### Work item
Find the string "aber" in the data, then copy every line where it is found.

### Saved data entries
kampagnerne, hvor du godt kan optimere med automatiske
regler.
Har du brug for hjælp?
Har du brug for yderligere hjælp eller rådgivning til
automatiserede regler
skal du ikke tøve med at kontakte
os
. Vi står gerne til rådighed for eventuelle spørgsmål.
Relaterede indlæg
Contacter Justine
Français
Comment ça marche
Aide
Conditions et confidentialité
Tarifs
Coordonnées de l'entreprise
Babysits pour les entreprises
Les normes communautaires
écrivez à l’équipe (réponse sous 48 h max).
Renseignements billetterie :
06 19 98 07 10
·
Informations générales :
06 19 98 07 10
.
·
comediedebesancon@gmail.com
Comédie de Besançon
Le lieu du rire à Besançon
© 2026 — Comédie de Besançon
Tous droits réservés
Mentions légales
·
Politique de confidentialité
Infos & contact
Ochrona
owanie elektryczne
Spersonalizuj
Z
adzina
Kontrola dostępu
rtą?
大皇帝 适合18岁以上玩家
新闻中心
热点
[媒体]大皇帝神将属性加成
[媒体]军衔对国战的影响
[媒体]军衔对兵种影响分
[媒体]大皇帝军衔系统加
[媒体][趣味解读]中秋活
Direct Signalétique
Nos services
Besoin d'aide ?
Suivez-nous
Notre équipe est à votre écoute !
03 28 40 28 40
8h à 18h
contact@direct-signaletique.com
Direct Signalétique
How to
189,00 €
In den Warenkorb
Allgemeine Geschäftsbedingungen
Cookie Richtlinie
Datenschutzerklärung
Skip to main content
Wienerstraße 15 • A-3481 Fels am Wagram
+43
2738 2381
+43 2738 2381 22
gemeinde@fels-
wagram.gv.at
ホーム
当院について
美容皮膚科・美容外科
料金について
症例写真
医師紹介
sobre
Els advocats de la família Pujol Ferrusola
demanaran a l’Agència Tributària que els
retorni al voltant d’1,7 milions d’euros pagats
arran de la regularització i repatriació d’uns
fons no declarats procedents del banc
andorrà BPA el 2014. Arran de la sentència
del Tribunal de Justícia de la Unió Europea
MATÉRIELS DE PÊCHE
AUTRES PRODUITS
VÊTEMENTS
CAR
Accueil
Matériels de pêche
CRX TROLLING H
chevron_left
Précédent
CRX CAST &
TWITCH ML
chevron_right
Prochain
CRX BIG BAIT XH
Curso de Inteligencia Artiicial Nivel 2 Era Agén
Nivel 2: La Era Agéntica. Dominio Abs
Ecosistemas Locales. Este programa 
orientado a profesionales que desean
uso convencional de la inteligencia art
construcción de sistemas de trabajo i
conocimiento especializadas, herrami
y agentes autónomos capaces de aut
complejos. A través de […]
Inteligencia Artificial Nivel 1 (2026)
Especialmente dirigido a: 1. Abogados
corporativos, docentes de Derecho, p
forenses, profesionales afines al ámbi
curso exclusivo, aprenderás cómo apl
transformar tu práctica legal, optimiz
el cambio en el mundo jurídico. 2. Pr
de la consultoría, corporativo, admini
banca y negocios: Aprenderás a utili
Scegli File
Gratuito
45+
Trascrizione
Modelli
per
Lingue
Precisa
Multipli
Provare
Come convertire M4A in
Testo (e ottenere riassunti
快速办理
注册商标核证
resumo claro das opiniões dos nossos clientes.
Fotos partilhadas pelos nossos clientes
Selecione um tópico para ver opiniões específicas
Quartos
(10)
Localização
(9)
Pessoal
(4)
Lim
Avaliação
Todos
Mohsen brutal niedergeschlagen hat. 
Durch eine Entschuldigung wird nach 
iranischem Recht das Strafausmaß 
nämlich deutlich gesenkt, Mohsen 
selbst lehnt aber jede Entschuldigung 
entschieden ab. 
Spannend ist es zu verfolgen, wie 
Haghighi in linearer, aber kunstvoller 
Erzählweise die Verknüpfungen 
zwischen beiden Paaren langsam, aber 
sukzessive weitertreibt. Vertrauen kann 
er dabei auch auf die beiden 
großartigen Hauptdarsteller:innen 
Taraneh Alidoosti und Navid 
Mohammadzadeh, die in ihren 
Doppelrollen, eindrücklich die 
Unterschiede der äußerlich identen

### Answer for the task
selbst lehnt aber jede Entschuldigung 
Haghighi in linearer, aber kunstvoller 
zwischen beiden Paaren langsam, aber 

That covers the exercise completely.